Vielleicht habt ihr gerade "Bridgerton" durchgesuchtet oder streamt die neue "Gilded Age"-Staffel. Damit seid ihr nicht allein, denn solche Familienserien boomen gerade richtig. Auch die alten Klassiker wie "Dallas" oder "Der Denver-Clan" gehören dazu, genauso wie "Succession", die Geschichte einer mächtigen Medienfamilie. Sogar die ZDF-Kostümserie "The Forsytes - Familie verpflichtet" erzählt von einer Familie im viktorianischen London, deren harmonische Fassade langsam Risse bekommt.

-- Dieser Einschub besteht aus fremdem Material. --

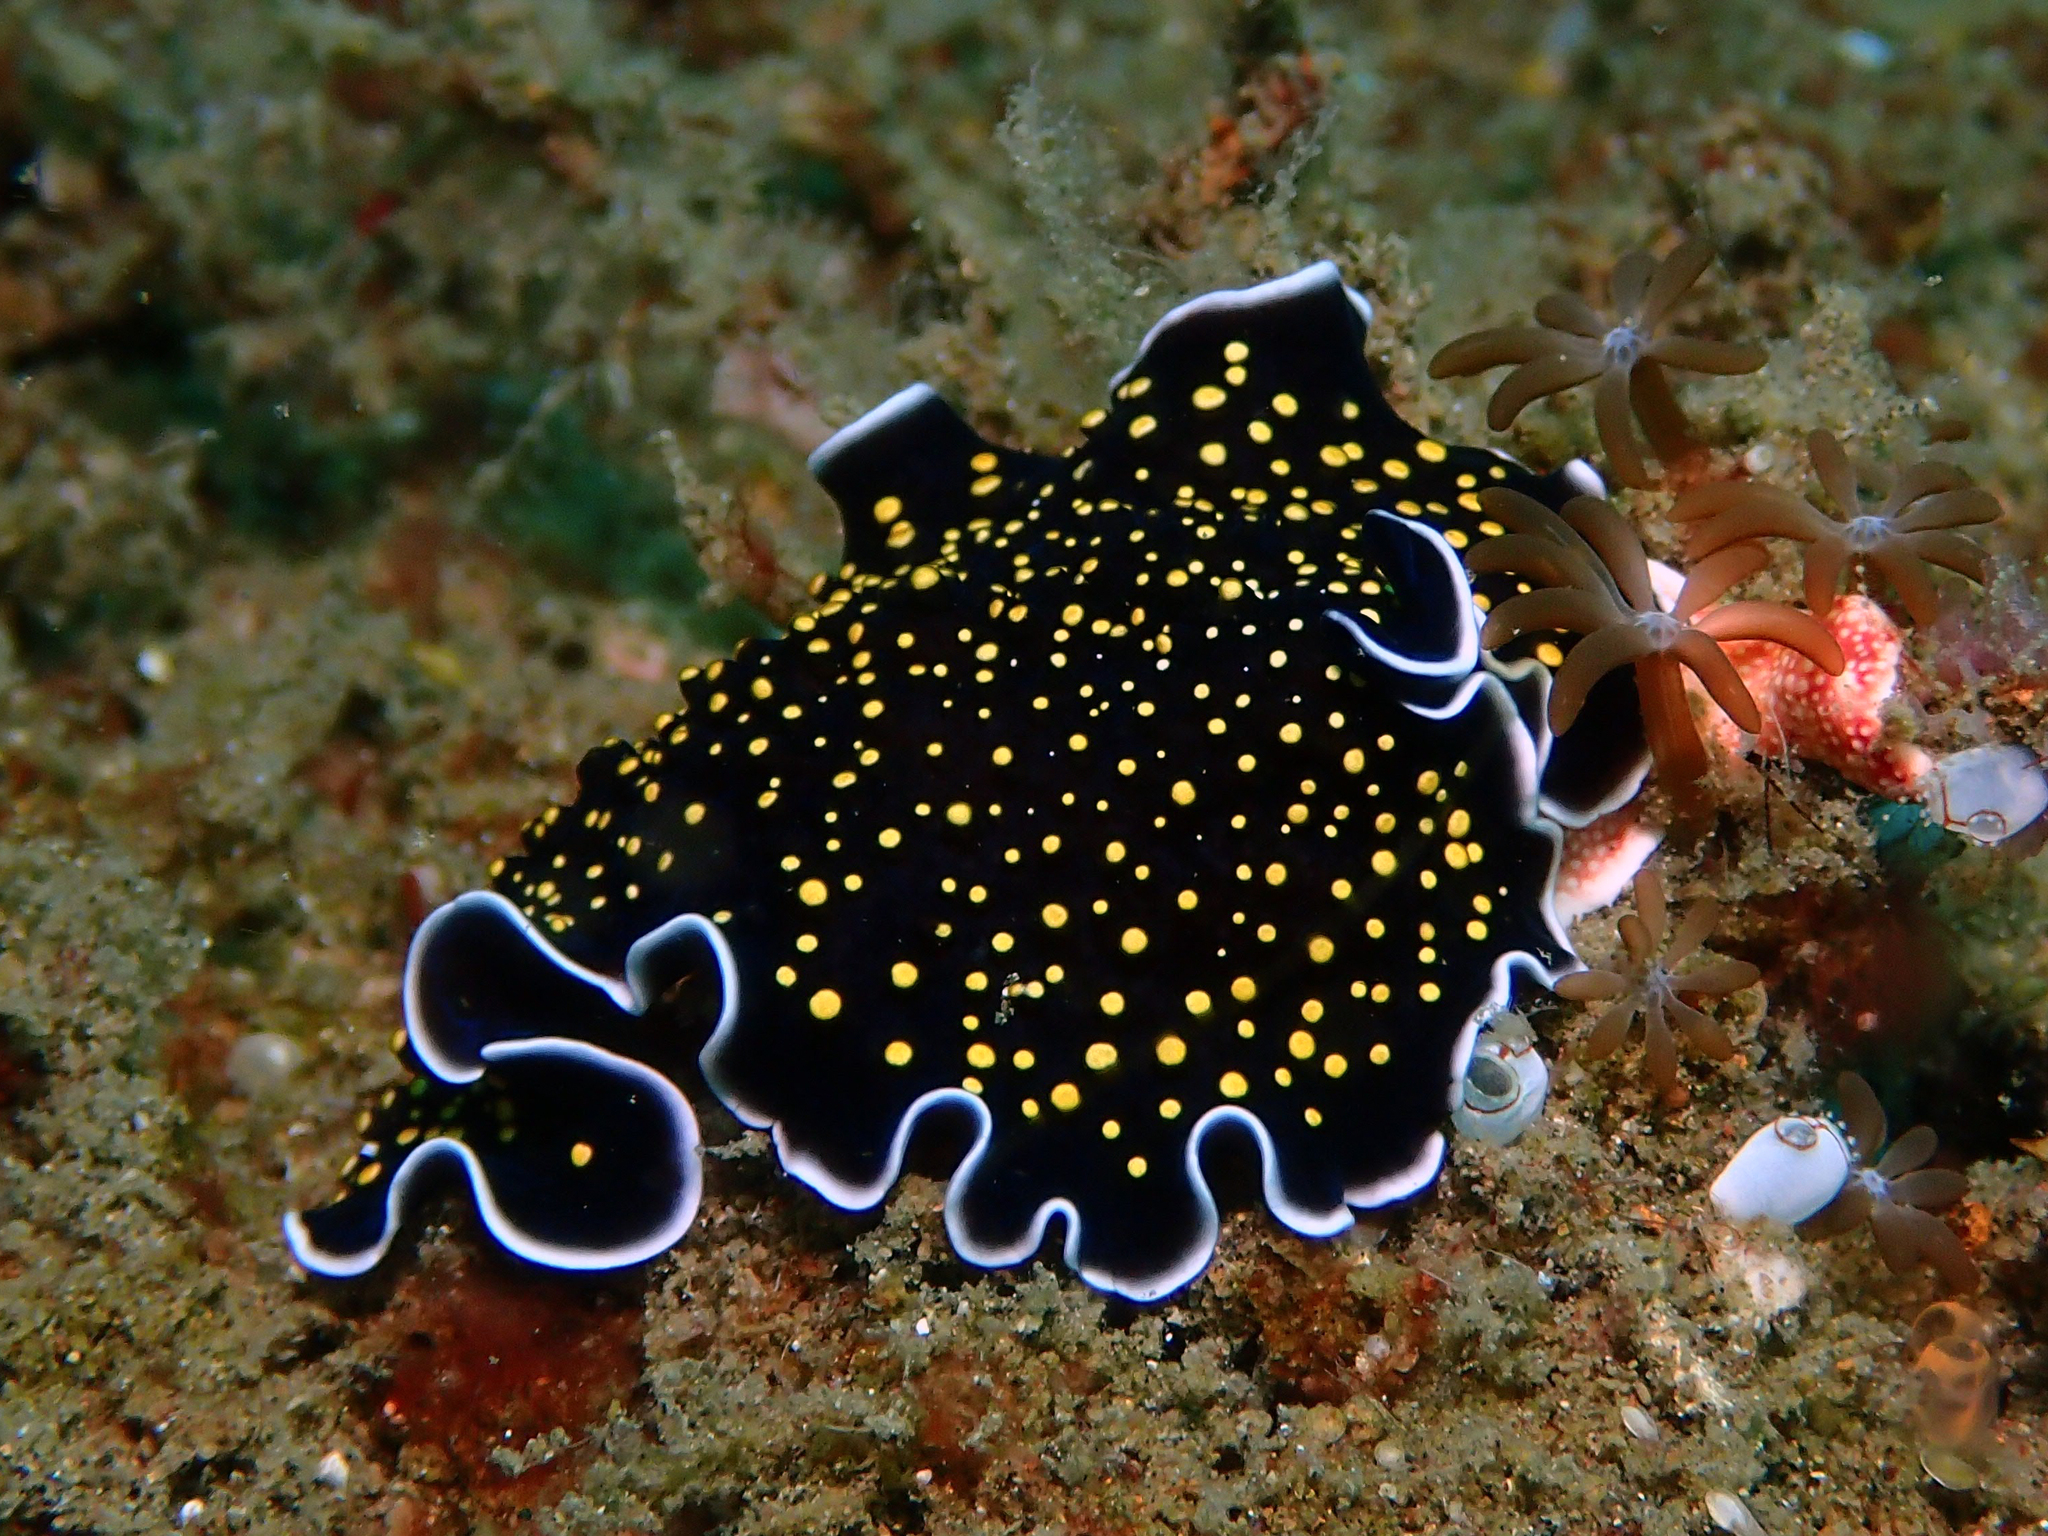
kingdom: Animalia
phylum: Platyhelminthes
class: Turbellaria
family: Pseudocerotidae
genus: Thysanozoon
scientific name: Thysanozoon nigropapillosum
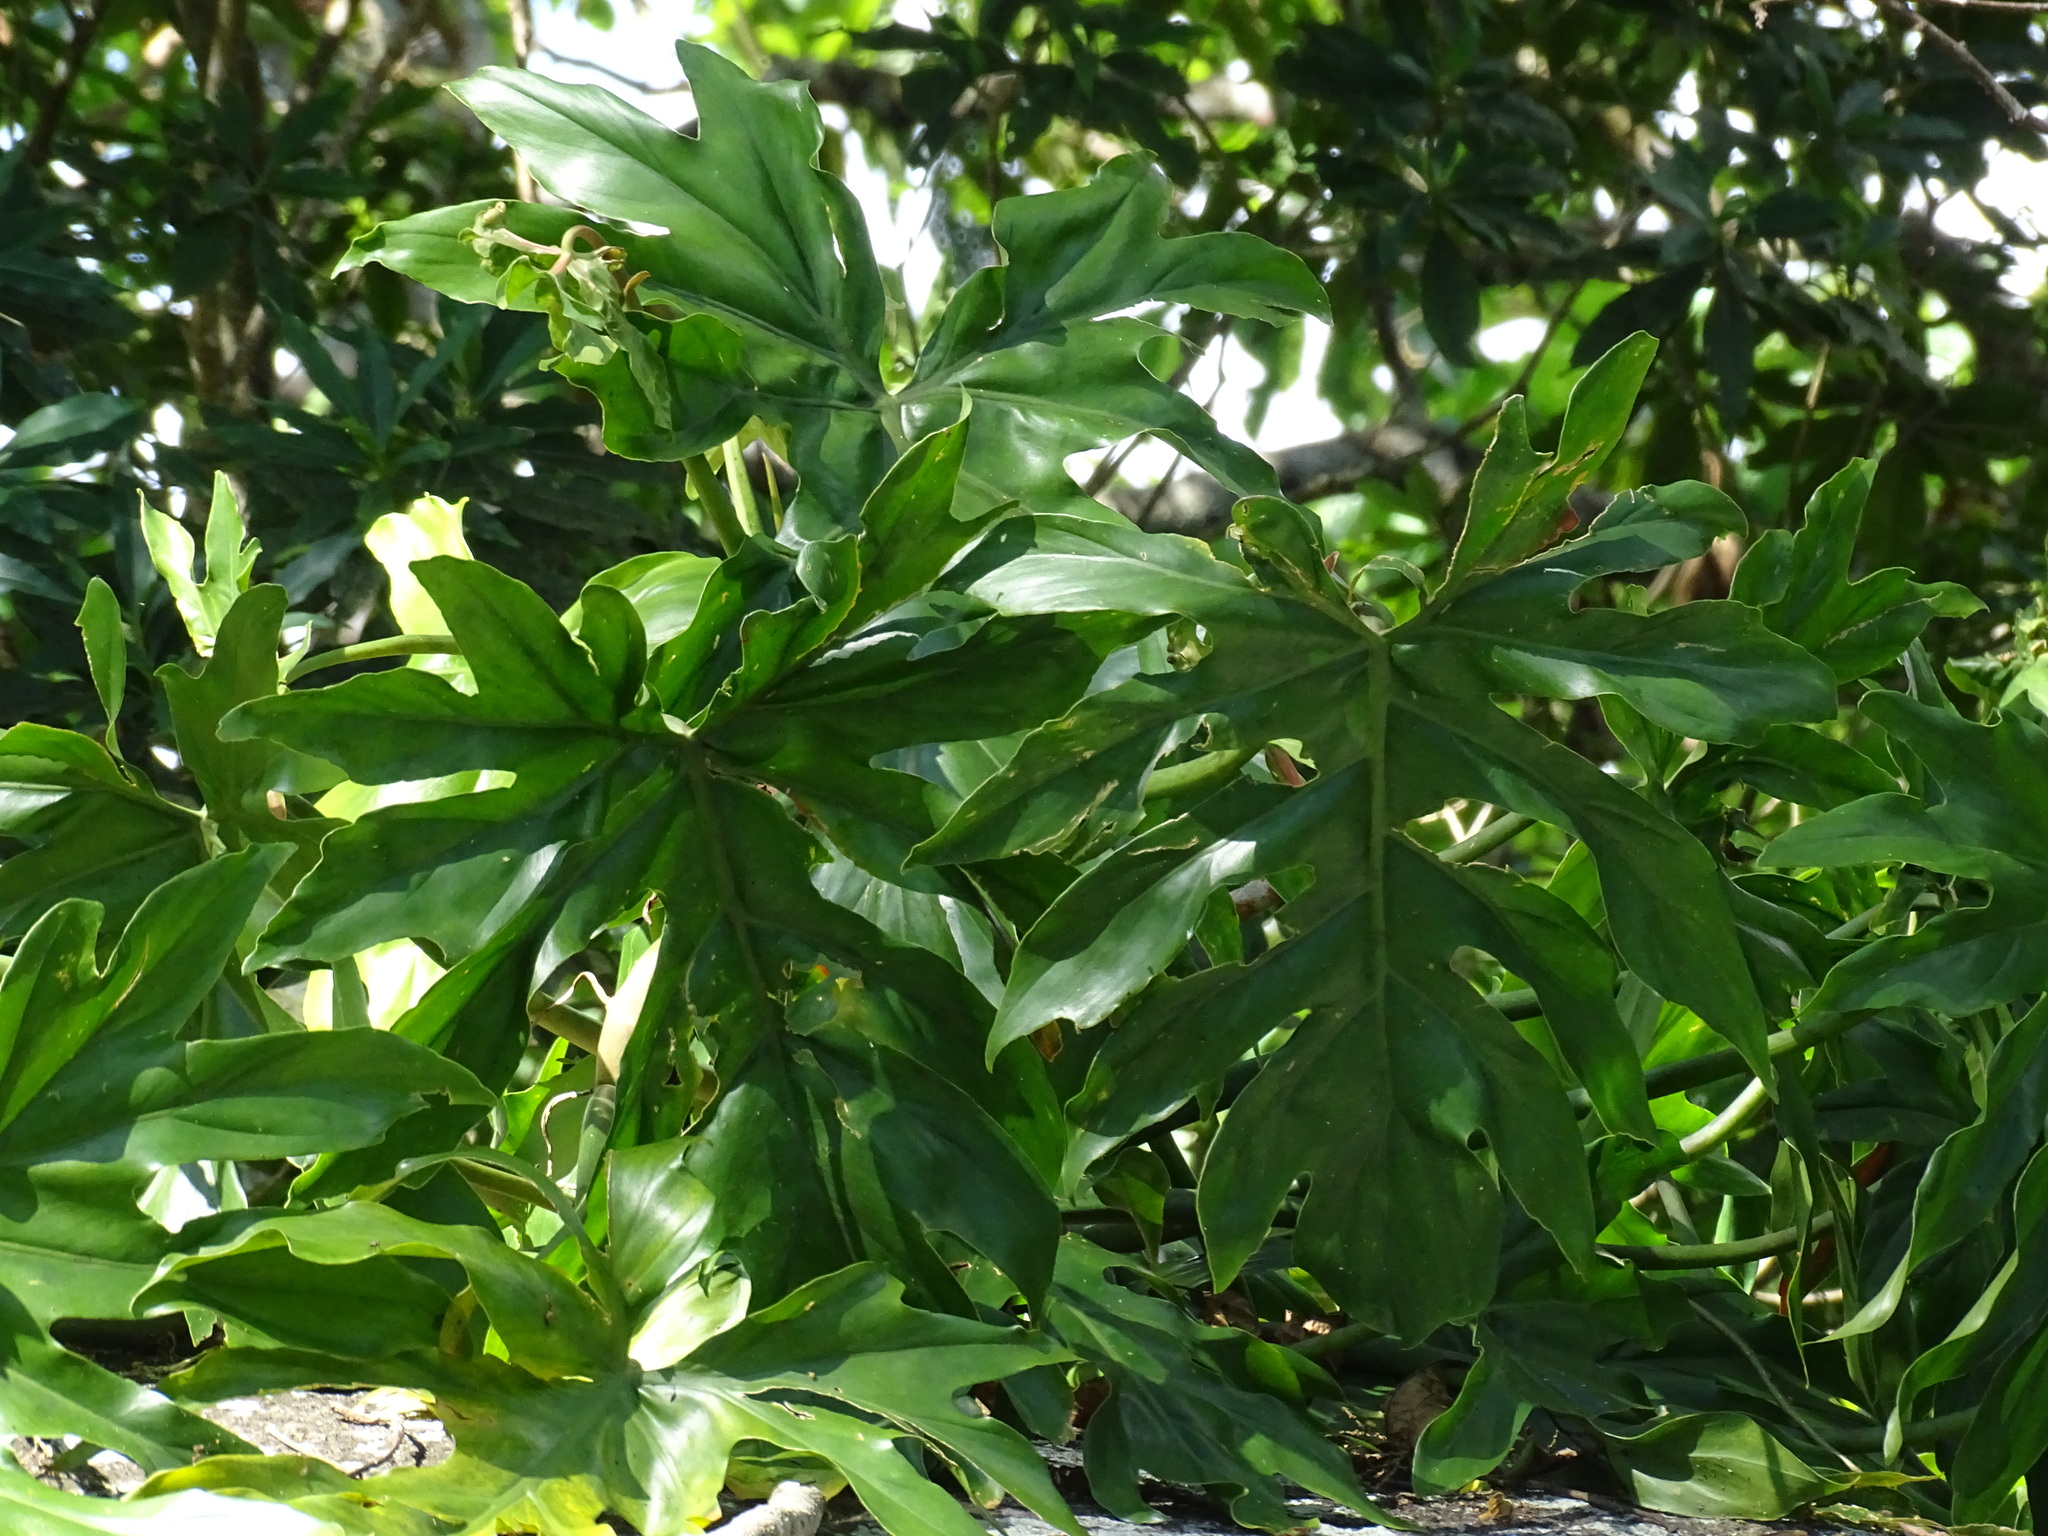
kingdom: Plantae
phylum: Tracheophyta
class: Liliopsida
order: Alismatales
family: Araceae
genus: Philodendron
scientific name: Philodendron radiatum
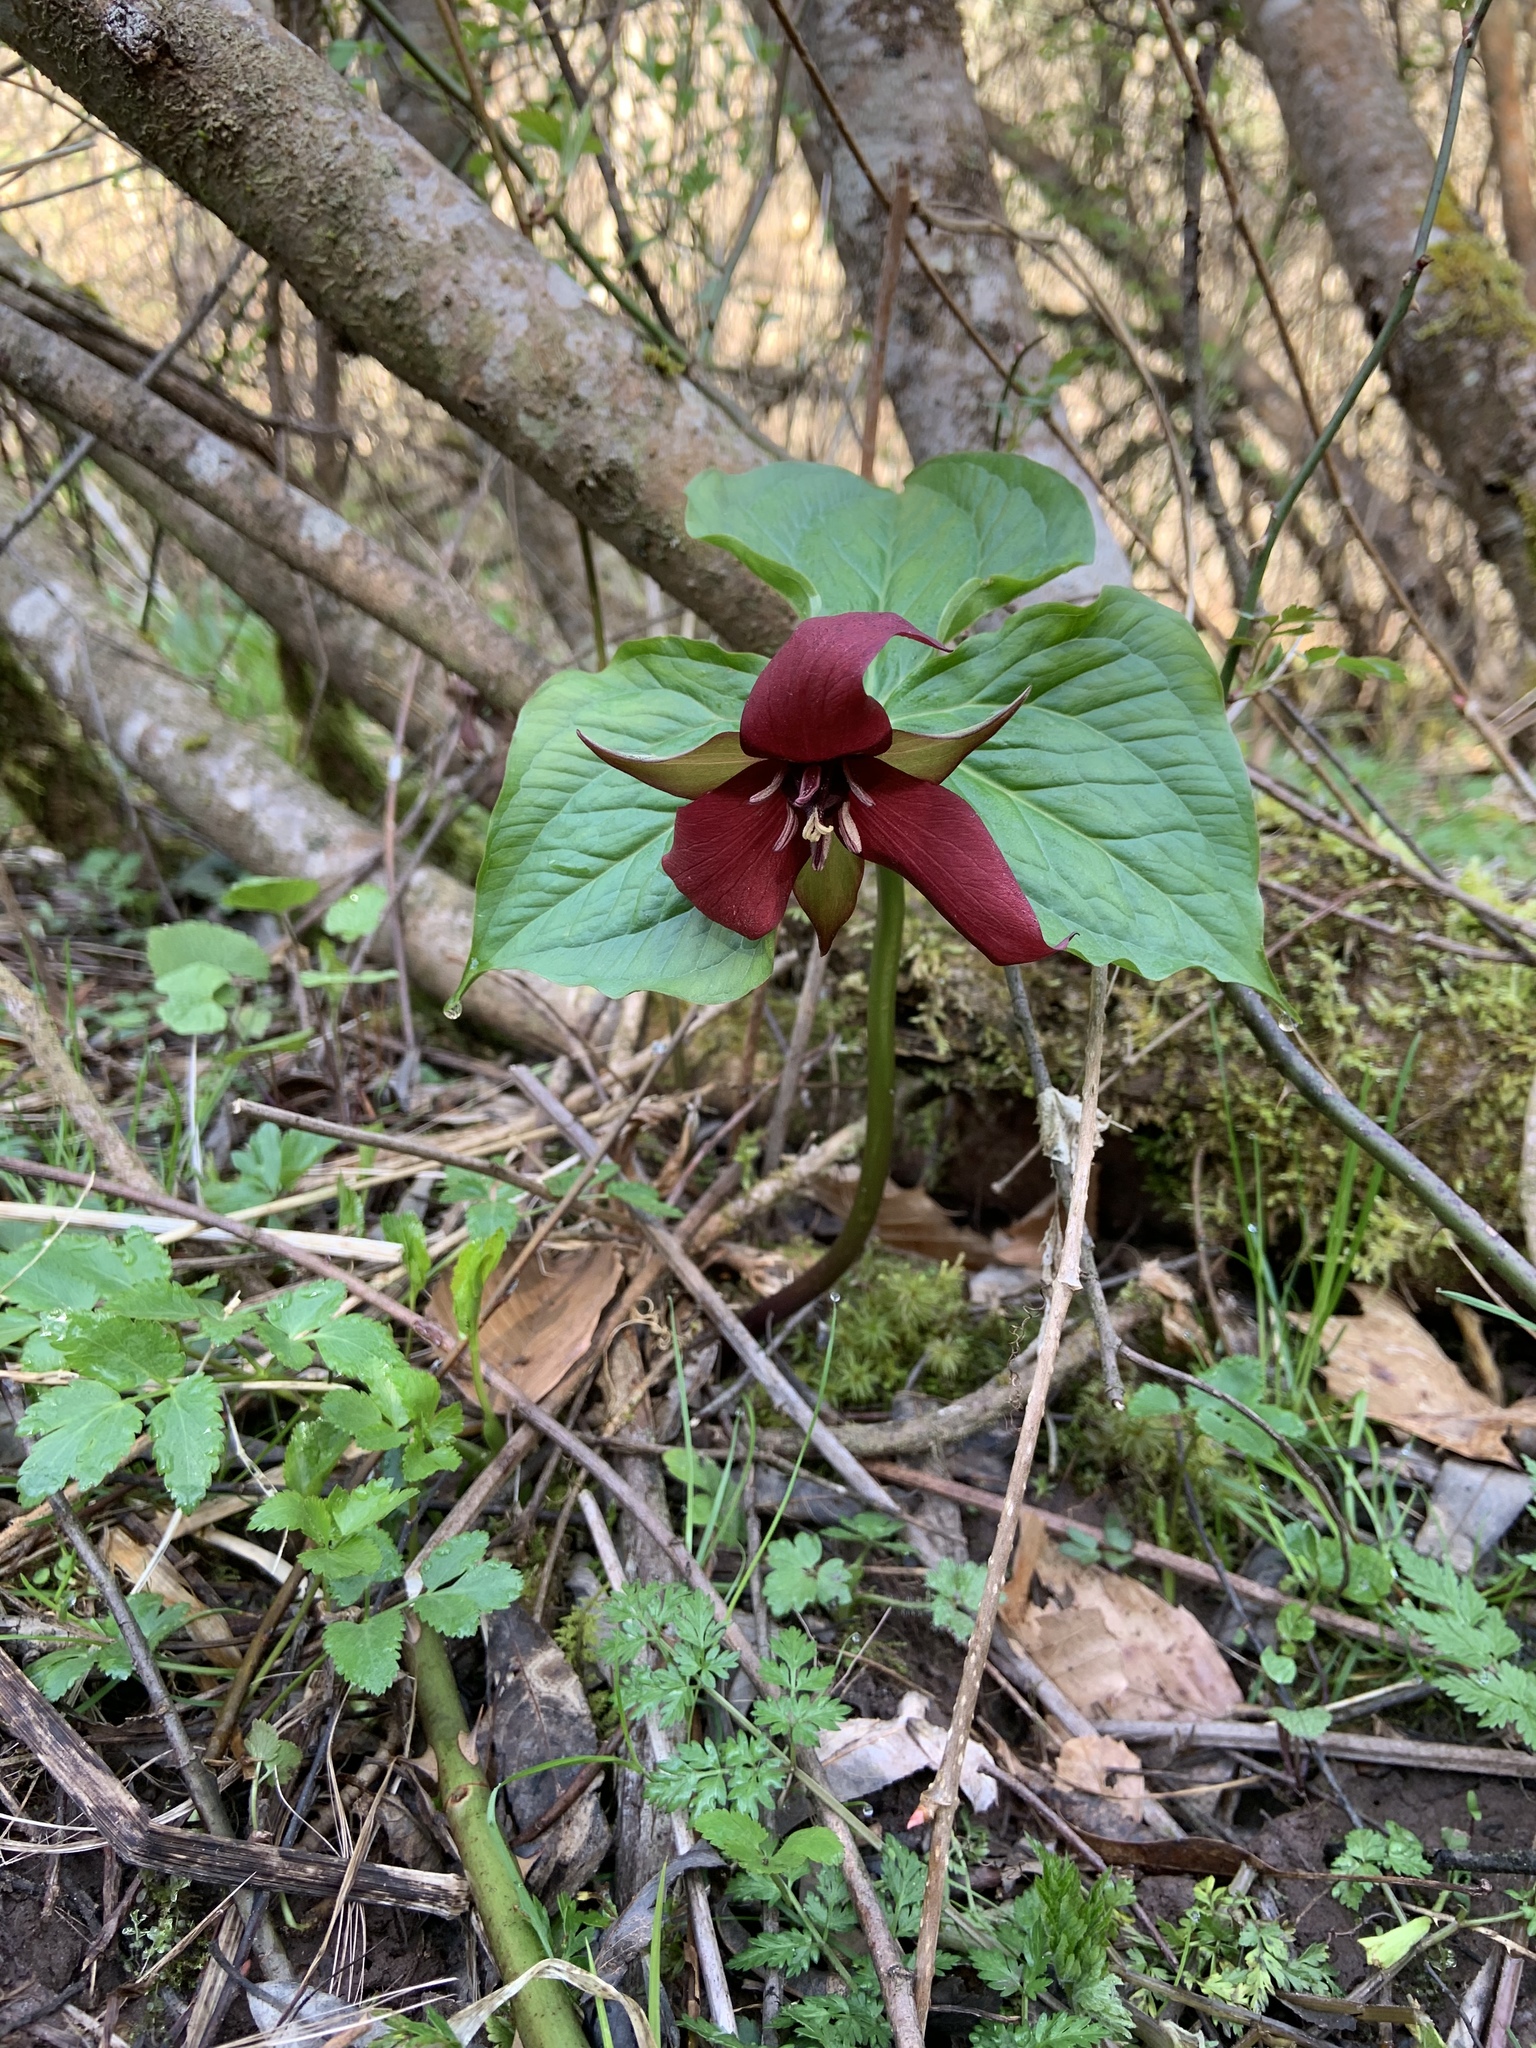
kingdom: Plantae
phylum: Tracheophyta
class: Liliopsida
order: Liliales
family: Melanthiaceae
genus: Trillium
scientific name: Trillium erectum
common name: Purple trillium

Die Medienforscherin Daniela Schlütz von der Filmuniversität Babelsberg erklärt, warum uns diese Stoffe so fesseln. Sie sagt: "Jede Serie über eine Dynastie ist eine Familienserie, aber nicht jede Familienserie befasst sich mit Dynastien." Es gehe meistens um ein spannendes Grundthema: Was ist wichtiger - das Wohl der Familie oder die eigenen Wünsche? Dieses ewige Tauziehen zwischen Pflicht und Freiheit macht solche Geschichten spannend, egal ob in der viktorianischen Zeit, im New York des 19. Jahrhunderts oder in der heutigen Medienwelt.